* [THE TASK]:
Check every line of the records below for the string "анализа", then report only how many lines have it.

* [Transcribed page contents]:

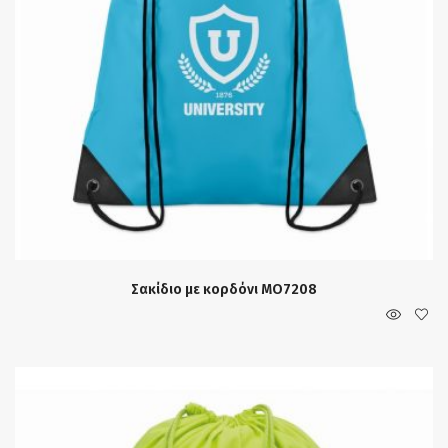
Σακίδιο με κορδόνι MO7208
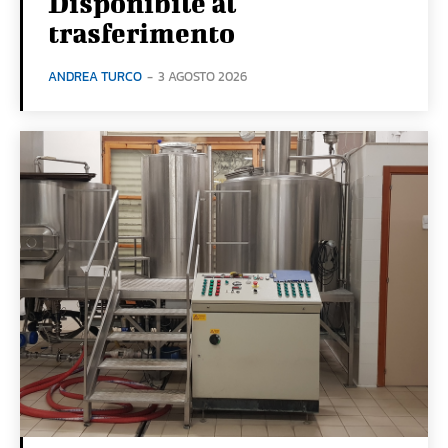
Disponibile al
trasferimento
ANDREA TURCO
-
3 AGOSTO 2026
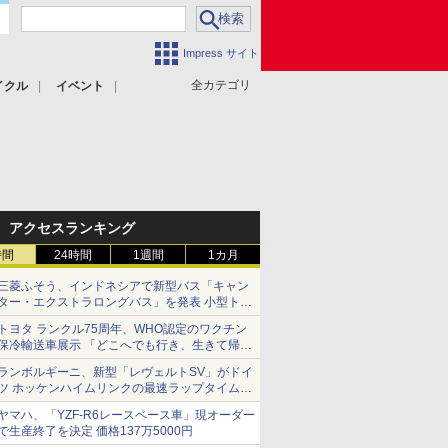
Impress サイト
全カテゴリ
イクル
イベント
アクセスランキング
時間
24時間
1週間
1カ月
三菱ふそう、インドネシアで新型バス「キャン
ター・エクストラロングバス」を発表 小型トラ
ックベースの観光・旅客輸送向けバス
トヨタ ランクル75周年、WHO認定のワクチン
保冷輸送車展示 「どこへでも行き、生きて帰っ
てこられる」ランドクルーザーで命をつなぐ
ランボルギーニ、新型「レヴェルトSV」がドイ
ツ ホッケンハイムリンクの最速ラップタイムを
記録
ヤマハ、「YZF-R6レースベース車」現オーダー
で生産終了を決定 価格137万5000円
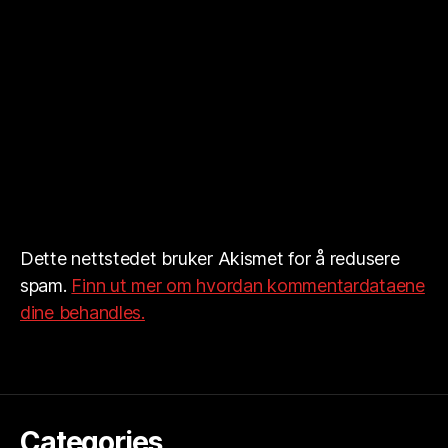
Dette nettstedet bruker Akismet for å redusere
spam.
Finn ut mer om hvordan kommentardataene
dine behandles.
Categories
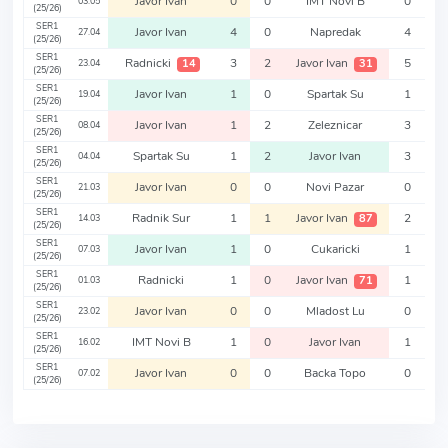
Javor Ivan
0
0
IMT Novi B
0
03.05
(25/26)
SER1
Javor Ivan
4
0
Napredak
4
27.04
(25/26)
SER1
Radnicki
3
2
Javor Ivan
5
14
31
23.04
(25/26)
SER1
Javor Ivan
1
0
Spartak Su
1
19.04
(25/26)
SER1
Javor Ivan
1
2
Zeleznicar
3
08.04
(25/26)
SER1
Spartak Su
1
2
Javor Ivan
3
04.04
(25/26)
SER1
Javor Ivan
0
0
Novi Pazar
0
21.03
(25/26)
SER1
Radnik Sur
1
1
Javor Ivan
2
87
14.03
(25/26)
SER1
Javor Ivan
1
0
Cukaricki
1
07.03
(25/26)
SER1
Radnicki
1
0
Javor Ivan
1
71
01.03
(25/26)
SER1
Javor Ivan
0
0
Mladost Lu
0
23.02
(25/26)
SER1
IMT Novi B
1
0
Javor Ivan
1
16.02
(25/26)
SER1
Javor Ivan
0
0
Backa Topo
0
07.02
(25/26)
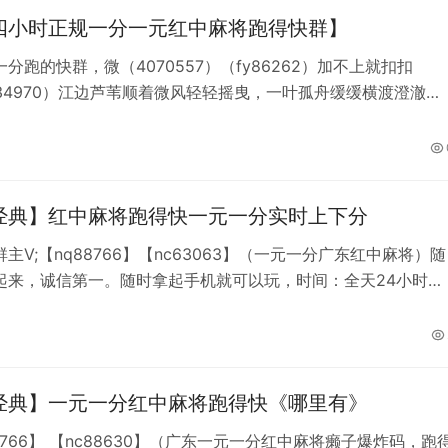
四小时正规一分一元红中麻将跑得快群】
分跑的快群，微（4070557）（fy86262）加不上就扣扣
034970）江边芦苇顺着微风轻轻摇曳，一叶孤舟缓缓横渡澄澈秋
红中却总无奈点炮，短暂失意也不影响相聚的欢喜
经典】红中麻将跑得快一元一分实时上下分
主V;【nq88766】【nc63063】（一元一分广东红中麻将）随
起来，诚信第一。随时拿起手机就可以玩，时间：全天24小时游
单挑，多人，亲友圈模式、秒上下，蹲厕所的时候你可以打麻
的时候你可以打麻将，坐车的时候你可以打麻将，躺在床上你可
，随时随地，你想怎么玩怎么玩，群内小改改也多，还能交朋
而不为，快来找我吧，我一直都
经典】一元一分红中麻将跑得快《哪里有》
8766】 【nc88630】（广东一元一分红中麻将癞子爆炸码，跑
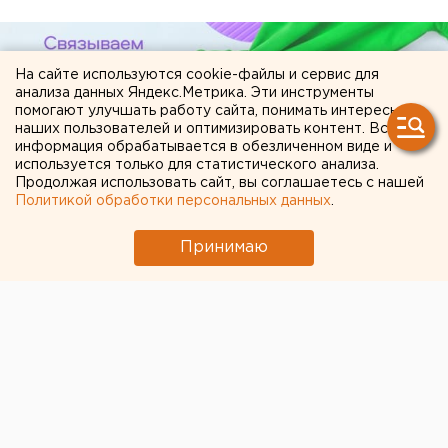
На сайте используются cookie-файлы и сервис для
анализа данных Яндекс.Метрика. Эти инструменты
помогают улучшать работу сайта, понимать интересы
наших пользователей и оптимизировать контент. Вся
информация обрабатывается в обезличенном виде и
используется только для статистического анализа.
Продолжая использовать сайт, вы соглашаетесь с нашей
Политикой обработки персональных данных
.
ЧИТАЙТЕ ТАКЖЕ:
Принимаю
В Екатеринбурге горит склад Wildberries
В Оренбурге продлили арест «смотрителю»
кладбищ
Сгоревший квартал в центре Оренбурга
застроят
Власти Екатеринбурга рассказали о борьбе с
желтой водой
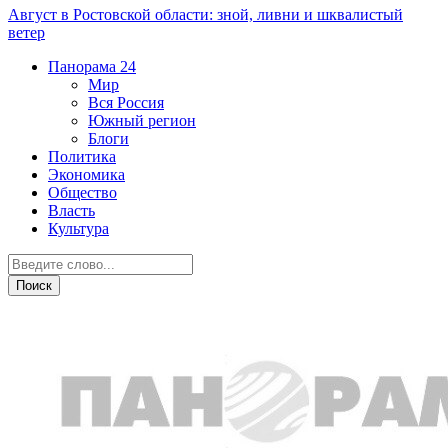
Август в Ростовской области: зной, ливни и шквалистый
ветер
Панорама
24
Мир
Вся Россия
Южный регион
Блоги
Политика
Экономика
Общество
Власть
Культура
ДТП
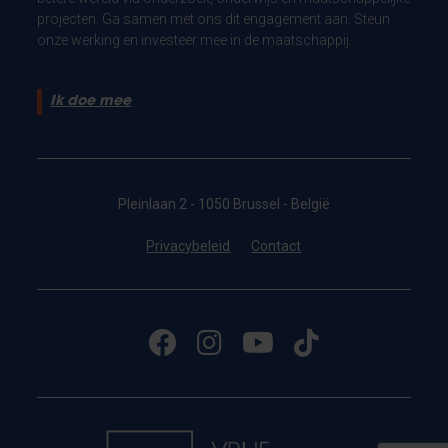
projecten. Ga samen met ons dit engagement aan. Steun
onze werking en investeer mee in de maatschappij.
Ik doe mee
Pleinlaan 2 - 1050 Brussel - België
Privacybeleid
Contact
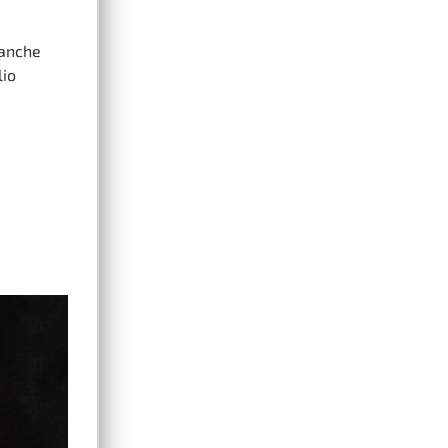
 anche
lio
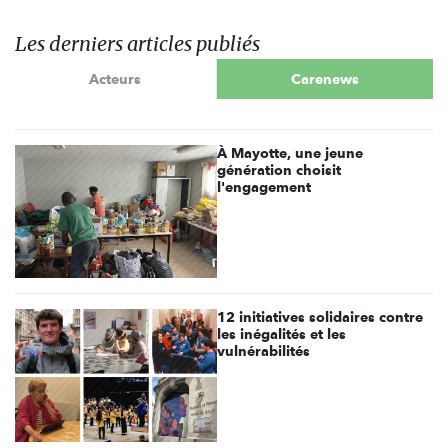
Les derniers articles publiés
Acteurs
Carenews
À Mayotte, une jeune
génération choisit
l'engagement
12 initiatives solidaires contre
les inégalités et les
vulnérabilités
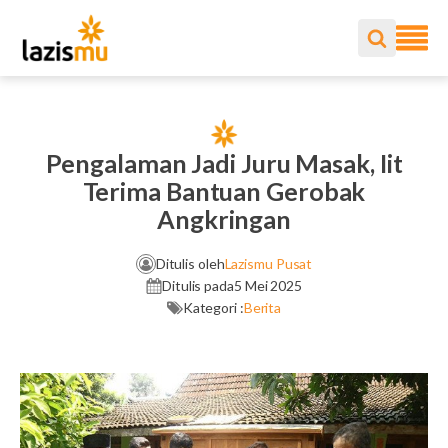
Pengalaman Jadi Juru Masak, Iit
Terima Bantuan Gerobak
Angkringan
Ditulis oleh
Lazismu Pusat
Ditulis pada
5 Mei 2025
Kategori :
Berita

* [RESULT BELOW]:
2